On most jackets you have to unzip the collar a bit in order to squeeze the hood over a ski helmet, which takes a while, lets in cold air, and requires two hands. She wanted the process to be easier, so she set out to create a hood that could be pulled up with just one hand, without unzipping the collar.

The solution was to build a little elastic into the front of the hood so that it could squeeze over a helmet but regain its tight shape once it was up. Elder didn’t want the hood to look scrunched so she designed an elastic hinge on each side of the hood that allows it to expand and contract. She then covered that hinge with a shingle of face fabric. That way, it’s hidden and the hood didn’t look like a Pacman eating your helmet.

Elder said she was happy with the design, but then Patagonia had to work extra closely with the manufacturer because it’s more complicated than you think to build a hinge into a hood and make it “passive,” a term Patagonia designers use to describe a feature that works seamlessly.

“We got there with the Untracked jacket but it took a lot of work,” Elder says. I tested an Untracked jacket and confirmed that they indeed got it right: pulling the hood up with just one hand, Elder’s hinges expanded under their fabric shingles and allowed the hood to easily and smoothly glide over my helmet with minimal effort.

Getting the design right has even higher stakes for Patagonia’s climbing line because hoods can literally be the line between life and death. A hood needs to provide warmth for climbers who are dangling off the side of a giant wall, but if the hood has too much insulation it could prevent them from hearing instructions from their partner and lead to a mistake.

Plus, climbers are even pickier than skiers.

“Sometimes we’ll get a hooded sample out to two world-class alpinists and one will think it’s the best thing ever and the other will tell us that the product should never get released to the public,” Simpson says. “That’s because one person loves the field of view on the hood but the other complains that it lets in too much snow.”

The hood is so important, Simpson says, that it’s an easy way to tell if a product is more everyday focused or is designed for a bigger and more serious adventure. The serious product always has a hood.

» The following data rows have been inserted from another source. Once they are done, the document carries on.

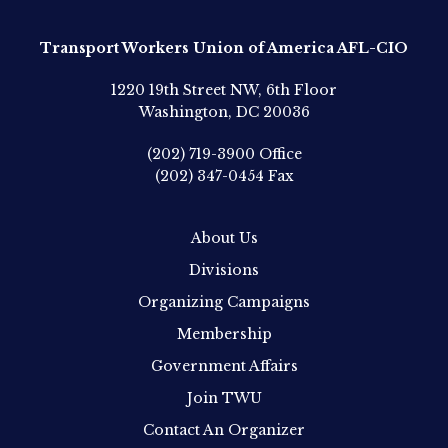
Transport Workers Union of America AFL-CIO
1220 19th Street NW, 6th Floor
Washington, DC 20036
(202) 719-3900
Office
(202) 347-0454
Fax
About Us
Divisions
Organizing Campaigns
Membership
Government Affairs
Join TWU
Contact An Organizer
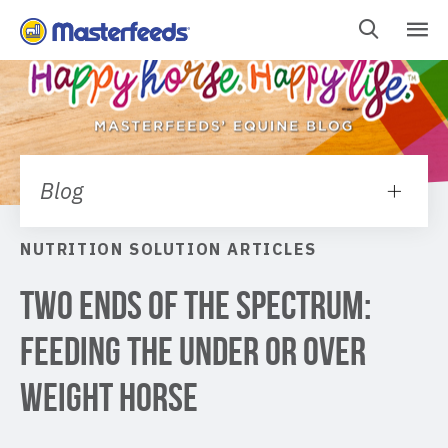
Skip
To
Content
Blog
NUTRITION SOLUTION ARTICLES
Two Ends Of The Spectrum:
Feeding The Under Or Over
Weight Horse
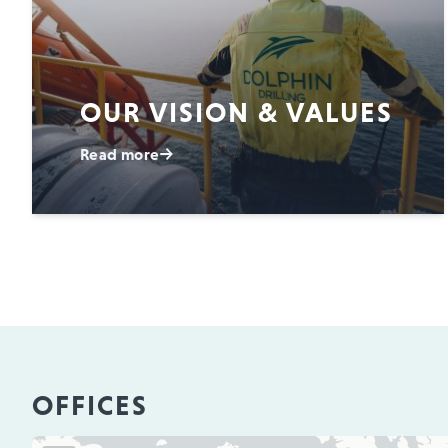
OUR VISION & VALUES
Read more
OFFICES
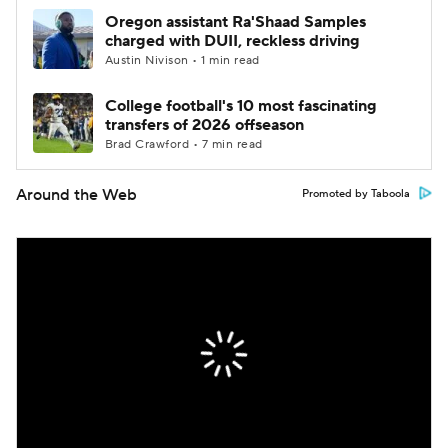
Oregon assistant Ra'Shaad Samples
charged with DUII, reckless driving
Austin Nivison • 1 min read
College football's 10 most fascinating
transfers of 2026 offseason
Brad Crawford • 7 min read
Around the Web
Promoted by Taboola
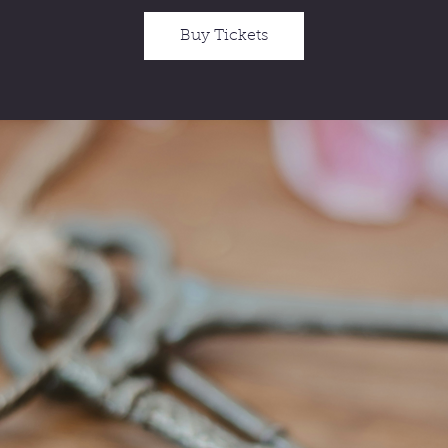
Buy Tickets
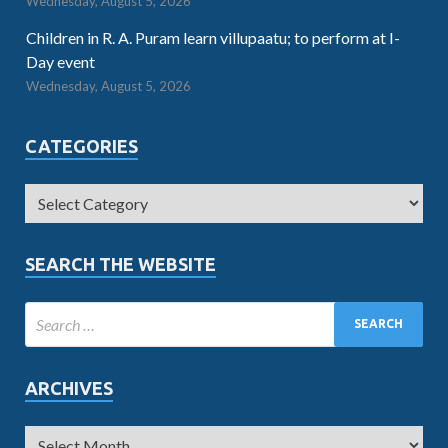
Wednesday, August 5, 2026
Children in R. A. Puram learn villupaatu; to perform at I-
Day event
Wednesday, August 5, 2026
CATEGORIES
SEARCH THE WEBSITE
ARCHIVES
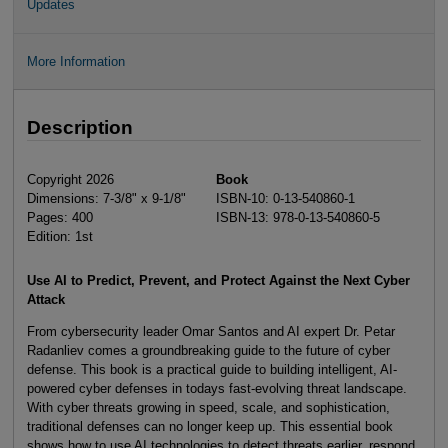
Updates
More Information
Description
Copyright 2026
Book
Dimensions: 7-3/8" x 9-1/8"
ISBN-10: 0-13-540860-1
Pages: 400
ISBN-13: 978-0-13-540860-5
Edition: 1st
Use AI to Predict, Prevent, and Protect Against the Next Cyber
Attack
From cybersecurity leader Omar Santos and AI expert Dr. Petar
Radanliev comes a groundbreaking guide to the future of cyber
defense. This book is a practical guide to building intelligent, AI-
powered cyber defenses in todays fast-evolving threat landscape.
With cyber threats growing in speed, scale, and sophistication,
traditional defenses can no longer keep up. This essential book
shows how to use AI technologies to detect threats earlier, respond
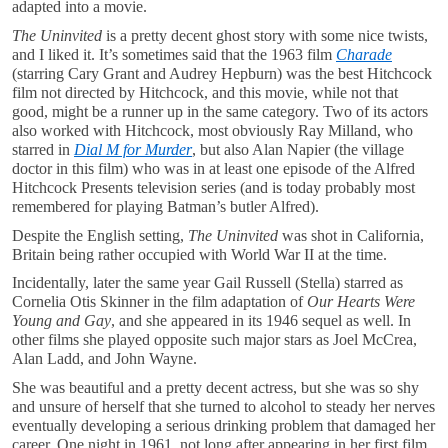
adapted into a movie.
The Uninvited
is a pretty decent ghost story with some nice twists,
and I liked it. It’s sometimes said that the 1963 film
Charade
(starring Cary Grant and Audrey Hepburn) was the best Hitchcock
film not directed by Hitchcock, and this movie, while not that
good, might be a runner up in the same category. Two of its actors
also worked with Hitchcock, most obviously Ray Milland, who
starred in
Dial M for Murder
, but also Alan Napier (the village
doctor in this film) who was in at least one episode of the Alfred
Hitchcock Presents television series (and is today probably most
remembered for playing Batman’s butler Alfred).
Despite the English setting,
The Uninvited
was shot in California,
Britain being rather occupied with World War II at the time.
Incidentally, later the same year Gail Russell (Stella) starred as
Cornelia Otis Skinner in the film adaptation of
Our Hearts Were
Young and Gay
, and she appeared in its 1946 sequel as well. In
other films she played opposite such major stars as Joel McCrea,
Alan Ladd, and John Wayne.
She was beautiful and a pretty decent actress, but she was so shy
and unsure of herself that she turned to alcohol to steady her nerves
eventually developing a serious drinking problem that damaged her
career. One night in 1961, not long after appearing in her first film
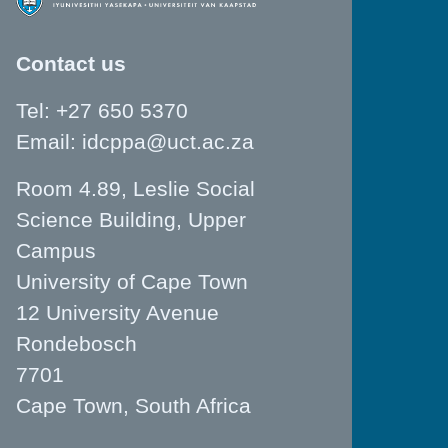
Contact us
Tel: +27 650 5370
Email:
idcppa@uct.ac.za
Room 4.89, Leslie Social
Science Building, Upper
Campus
University of Cape Town
12 University Avenue
Rondebosch
7701
Cape Town, South Africa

I don’t have any problem wearing a hoodless jacket around town, but I agree with Simpson that whenever you’re in an outdoor situation with higher stakes, a hood makes a big difference. The day after our dining room conversation on that Colorado backcountry ski trip found us all standing on a windy ridge at 12,000 feet. There was no way to stay warm without a hood, and everyone automatically pulled theirs up without a second thought. I don’t know if they noticed how easily the hoods came up and fit just right, but I sure did.